# A brief script on Geographical data analysis in R

(This article was first published on jkunst.com: Entries for category R, and kindly contributed to R-bloggers)

I saw this post and I decided to replicated that good example but with data closer to me, particulary data of my country. So, I've got the shape data of the capital of my country (You can download the data from here). The data comes from the 2002 CENSO… some old but very useful for this propose. The objective of this post is learn how to read, treat and plot this type of data.

The packages what we'll need are:

library(maptools)
library(ggplot2)
library(plyr)


We need the data! Note that some shape file have data.

download.file('http://jkunst.com/media/data/SCL_Shape.zip',
'SCL_Shape.zip') unzip('SCL_Shape.zip')
mapdata <- map@data


Now we prepare the data obtaing the longitudes and latitudes from the data. We use the fortify (ggplot's) function. The result after apply this funtcion we don't now what group corresponds to a specific area (in this example a 'comuna'). Then we obtain the centers of the areas to put the names in a plot (for example).

cordsdata <- fortify(map)
cordsdata <- join(cordsdata,
data.frame(group = unique(cordsdata$group), COMUNA = unique(mapdata$COMUNA)),
type = "left", by = "group")

mapdata <- join(mapdata,
ddply(cordsdata, .(COMUNA),
summarize, CENTER.LONG = mean(long),
CENTER.LAT = mean(lat)))


I this post we study only the comunas in the Santiago province. So, we select this cases. And plot the comunas for a first view to the data.
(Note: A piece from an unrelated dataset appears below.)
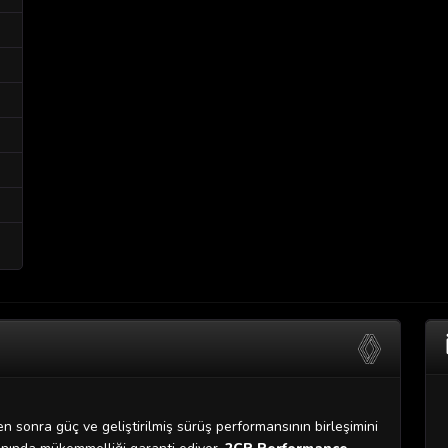
n sonra güç ve geliştirilmiş sürüş performansının birleşimini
data_cords <- subset(join(cordsdata, mapdata, type = "left"), PROVINCIA == "SANTIAGO")
data_map <- subset(mapdata, PROVINCIA == "SANTIAGO")
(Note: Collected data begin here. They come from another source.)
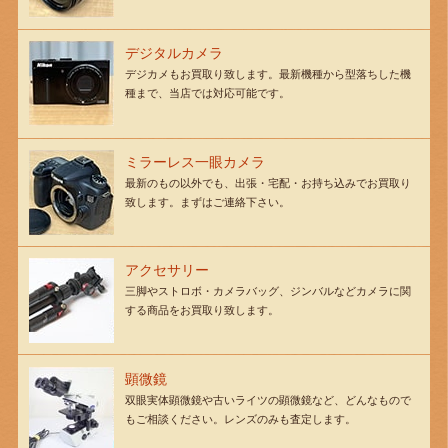
デジタルカメラ
デジカメもお買取り致します。最新機種から型落ちした機
種まで、当店では対応可能です。
ミラーレス一眼カメラ
最新のもの以外でも、出張・宅配・お持ち込みでお買取り
致します。まずはご連絡下さい。
アクセサリー
三脚やストロボ・カメラバッグ、ジンバルなどカメラに関
する商品をお買取り致します。
顕微鏡
双眼実体顕微鏡や古いライツの顕微鏡など、どんなもので
もご相談ください。レンズのみも査定します。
g <- ggplot(data_cords) + theme(legend.position = "none", axis.ticks = element_blank(),
axis.text = element_blank(), axis.title = element_blank())
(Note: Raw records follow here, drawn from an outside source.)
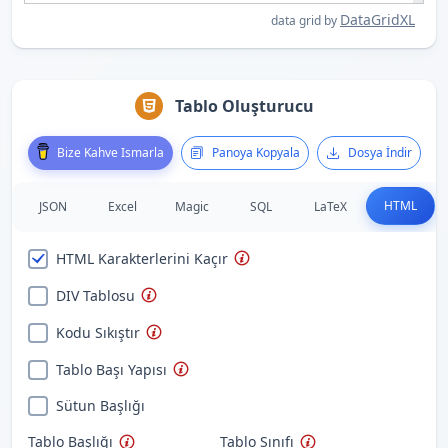
DataGridXL
data grid by
Tablo Oluşturucu
Bize Kahve Ismarla
Panoya Kopyala
Dosya İndir
HTML
JSON
Excel
Magic
SQL
LaTeX
HTML Karakterlerini Kaçır
DIV Tablosu
Kodu Sıkıştır
Tablo Başı Yapısı
Sütun Başlığı
Tablo Başlığı
Tablo Sınıfı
# Showing the comunas of Santiago
g + geom_polygon(aes(x = long, y = lat, group = group), color = "gray", alpha = 0.7) +
geom_text(aes(x = CENTER.LONG, y = CENTER.LAT, label = COMUNA), size = 2,
color = "white") + ggtitle("The Comunas in Santiago")


Now we plot the previous map but showing the comunas with more density (population/area). The firts of this comunas are Lo Prado o San Ramón, this comunas are places were exists a lot of suburbs.

head(as.character(data_map[order(data_map$DENSIDAD, decreasing = T), ]$COMUNA),
5)

## [1] "LO PRADO"            "SAN RAMON"           "CERRO NAVIA"
## [4] "LO ESPEJO"           "PEDRO AGUIRRE CERDA"

g + geom_polygon(aes(x = long, y = lat, group = group, alpha = POBLACION/AREA),
fill = "darkred", color = "white") + ggtitle("Density of population in each Comuna")


If we plot now the comunas according the numbers of persons. In this case the comunas with more people are Maipú and La Florida, in my country this comunas have the nickname Bedroom Comunas (Comunas dormitorio) becuase this comunas have a large area and them have a lot of housing. So, the most of people in this areas don't work there, instead they have their housgins.

head(as.character(data_map[order(data_map$POBLACION, decreasing = T), ]$COMUNA,
5))

## [1] "MAIPU"      "LA FLORIDA" "LAS CONDES" "PENALOLEN"  "SANTIAGO"
## [6] "PUDAHUEL"

g + geom_polygon(aes(x = long, y = lat, group = group, alpha = POBLACION), fill = "blue",
color = "white") + ggtitle("Population in each Comuna")


Well, this is a first approach to analysis this type of data. I hope make other interesting things soon.